Dataset entries:
· · · ·

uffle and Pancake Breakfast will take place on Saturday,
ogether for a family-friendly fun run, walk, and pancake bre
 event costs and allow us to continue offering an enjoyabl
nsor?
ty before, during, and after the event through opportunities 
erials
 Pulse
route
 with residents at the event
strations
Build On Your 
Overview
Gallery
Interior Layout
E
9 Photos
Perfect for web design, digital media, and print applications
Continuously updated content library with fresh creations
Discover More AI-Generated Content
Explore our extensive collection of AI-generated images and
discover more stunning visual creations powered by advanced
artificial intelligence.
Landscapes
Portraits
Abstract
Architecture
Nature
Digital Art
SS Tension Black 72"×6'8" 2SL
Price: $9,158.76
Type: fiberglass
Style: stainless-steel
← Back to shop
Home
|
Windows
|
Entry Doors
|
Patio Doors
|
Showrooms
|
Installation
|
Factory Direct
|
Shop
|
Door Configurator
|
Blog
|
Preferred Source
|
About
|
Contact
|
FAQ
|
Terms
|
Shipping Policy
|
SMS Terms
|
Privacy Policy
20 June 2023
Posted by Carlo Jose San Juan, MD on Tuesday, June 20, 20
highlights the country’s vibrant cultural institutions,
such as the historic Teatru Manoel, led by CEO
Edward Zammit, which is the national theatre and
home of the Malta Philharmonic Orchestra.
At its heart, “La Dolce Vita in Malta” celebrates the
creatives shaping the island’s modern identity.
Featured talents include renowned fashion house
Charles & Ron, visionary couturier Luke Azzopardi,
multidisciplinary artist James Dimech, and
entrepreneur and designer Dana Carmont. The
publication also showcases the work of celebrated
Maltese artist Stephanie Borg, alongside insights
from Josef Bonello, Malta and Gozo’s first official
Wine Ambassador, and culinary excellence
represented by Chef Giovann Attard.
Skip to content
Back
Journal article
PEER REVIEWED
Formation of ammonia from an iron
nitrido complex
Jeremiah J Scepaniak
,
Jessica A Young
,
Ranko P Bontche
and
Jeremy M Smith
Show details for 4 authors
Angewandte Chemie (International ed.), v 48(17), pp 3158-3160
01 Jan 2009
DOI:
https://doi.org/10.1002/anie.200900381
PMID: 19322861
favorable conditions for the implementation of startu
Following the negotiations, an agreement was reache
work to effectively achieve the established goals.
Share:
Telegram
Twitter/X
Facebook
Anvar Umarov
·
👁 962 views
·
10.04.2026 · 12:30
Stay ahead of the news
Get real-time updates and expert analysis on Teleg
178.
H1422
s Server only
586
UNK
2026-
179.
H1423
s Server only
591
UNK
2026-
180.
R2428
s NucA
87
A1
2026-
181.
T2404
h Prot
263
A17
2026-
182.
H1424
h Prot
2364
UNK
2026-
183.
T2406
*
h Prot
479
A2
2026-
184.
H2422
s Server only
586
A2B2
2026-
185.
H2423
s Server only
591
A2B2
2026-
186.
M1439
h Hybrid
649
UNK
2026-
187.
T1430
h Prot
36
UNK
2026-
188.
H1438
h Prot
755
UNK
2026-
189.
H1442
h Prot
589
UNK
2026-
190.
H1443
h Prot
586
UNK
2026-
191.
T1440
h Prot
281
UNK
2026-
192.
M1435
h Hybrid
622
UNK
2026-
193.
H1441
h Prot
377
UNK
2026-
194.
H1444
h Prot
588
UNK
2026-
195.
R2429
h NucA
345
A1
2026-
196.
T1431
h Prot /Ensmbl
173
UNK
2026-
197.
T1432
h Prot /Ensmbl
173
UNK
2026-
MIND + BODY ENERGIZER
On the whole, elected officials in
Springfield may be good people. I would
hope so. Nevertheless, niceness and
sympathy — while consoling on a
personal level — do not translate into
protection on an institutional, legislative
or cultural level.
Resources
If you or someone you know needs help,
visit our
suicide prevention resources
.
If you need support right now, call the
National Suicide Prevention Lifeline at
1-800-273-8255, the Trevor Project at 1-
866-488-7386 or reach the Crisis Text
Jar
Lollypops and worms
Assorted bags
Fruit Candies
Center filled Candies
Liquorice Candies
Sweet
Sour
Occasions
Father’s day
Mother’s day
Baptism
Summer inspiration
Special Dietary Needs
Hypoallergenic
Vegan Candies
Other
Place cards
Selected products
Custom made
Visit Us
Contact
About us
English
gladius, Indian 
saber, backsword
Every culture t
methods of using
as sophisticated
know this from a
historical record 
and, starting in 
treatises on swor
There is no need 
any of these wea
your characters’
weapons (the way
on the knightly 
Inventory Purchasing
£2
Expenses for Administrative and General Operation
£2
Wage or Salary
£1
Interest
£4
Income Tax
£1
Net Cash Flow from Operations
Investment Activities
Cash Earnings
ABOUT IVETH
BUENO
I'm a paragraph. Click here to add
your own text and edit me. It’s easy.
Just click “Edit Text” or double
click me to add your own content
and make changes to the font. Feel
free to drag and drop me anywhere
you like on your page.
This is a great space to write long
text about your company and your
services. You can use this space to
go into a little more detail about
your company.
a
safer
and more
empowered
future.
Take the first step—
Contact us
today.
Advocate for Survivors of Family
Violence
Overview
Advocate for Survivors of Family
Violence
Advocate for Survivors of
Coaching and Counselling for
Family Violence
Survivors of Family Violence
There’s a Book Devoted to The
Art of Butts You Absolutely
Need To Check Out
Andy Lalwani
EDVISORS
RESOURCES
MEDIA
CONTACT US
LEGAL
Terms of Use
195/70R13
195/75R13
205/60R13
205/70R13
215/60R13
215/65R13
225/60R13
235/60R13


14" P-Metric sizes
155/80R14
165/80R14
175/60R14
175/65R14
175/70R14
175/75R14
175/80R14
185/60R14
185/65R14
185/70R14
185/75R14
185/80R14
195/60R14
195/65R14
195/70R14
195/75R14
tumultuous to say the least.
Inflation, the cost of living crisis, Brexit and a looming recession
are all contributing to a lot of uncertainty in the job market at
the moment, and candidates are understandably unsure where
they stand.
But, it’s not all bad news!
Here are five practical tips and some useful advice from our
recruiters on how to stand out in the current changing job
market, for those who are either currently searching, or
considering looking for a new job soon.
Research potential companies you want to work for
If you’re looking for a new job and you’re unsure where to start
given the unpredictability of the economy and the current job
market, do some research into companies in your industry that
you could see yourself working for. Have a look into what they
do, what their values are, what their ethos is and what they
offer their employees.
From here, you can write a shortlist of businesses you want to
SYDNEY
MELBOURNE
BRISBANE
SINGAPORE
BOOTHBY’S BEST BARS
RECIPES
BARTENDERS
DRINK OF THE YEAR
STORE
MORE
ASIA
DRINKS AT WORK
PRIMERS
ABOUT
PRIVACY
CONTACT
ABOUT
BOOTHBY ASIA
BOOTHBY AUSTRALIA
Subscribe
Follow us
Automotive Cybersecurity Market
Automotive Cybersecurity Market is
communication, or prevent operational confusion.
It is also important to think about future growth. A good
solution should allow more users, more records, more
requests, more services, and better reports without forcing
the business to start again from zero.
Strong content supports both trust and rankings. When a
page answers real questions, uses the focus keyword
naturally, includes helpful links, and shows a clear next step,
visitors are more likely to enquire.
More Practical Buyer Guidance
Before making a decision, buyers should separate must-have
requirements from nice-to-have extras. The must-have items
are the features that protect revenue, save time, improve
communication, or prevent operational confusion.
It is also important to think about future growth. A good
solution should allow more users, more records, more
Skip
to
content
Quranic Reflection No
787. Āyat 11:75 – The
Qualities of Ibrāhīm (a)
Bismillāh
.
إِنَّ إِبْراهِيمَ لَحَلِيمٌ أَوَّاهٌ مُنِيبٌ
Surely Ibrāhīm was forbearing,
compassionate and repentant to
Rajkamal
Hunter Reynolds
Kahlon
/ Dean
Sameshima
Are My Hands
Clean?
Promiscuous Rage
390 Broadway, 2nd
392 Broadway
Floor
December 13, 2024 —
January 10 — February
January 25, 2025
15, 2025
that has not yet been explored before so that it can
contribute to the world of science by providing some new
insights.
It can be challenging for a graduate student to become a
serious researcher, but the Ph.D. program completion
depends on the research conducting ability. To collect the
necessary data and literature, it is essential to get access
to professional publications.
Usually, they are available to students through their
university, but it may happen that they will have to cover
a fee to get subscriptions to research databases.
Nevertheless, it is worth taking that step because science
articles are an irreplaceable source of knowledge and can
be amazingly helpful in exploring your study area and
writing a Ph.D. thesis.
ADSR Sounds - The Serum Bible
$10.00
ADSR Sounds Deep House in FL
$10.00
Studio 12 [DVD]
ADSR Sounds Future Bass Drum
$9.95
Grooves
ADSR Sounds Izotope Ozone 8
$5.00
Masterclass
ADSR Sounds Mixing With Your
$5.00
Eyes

· · · ·

◆ TASK PROMPT
Reproduce the records starting at the beginning and ending at the line containing "creatives shaping the", swapping "Showrooms" for "Design Centers" and leaving everything else unchanged.

◆ THE COMPLETED TASK
uffle and Pancake Breakfast will take place on Saturday,
ogether for a family-friendly fun run, walk, and pancake bre
 event costs and allow us to continue offering an enjoyabl
nsor?
ty before, during, and after the event through opportunities 
erials
 Pulse
route
 with residents at the event
strations
Build On Your 
Overview
Gallery
Interior Layout
E
9 Photos
Perfect for web design, digital media, and print applications
Continuously updated content library with fresh creations
Discover More AI-Generated Content
Explore our extensive collection of AI-generated images and
discover more stunning visual creations powered by advanced
artificial intelligence.
Landscapes
Portraits
Abstract
Architecture
Nature
Digital Art
SS Tension Black 72"×6'8" 2SL
Price: $9,158.76
Type: fiberglass
Style: stainless-steel
← Back to shop
Home
|
Windows
|
Entry Doors
|
Patio Doors
|
Design Centers
|
Installation
|
Factory Direct
|
Shop
|
Door Configurator
|
Blog
|
Preferred Source
|
About
|
Contact
|
FAQ
|
Terms
|
Shipping Policy
|
SMS Terms
|
Privacy Policy
20 June 2023
Posted by Carlo Jose San Juan, MD on Tuesday, June 20, 20
highlights the country’s vibrant cultural institutions,
such as the historic Teatru Manoel, led by CEO
Edward Zammit, which is the national theatre and
home of the Malta Philharmonic Orchestra.
At its heart, “La Dolce Vita in Malta” celebrates the
creatives shaping the island’s modern identity.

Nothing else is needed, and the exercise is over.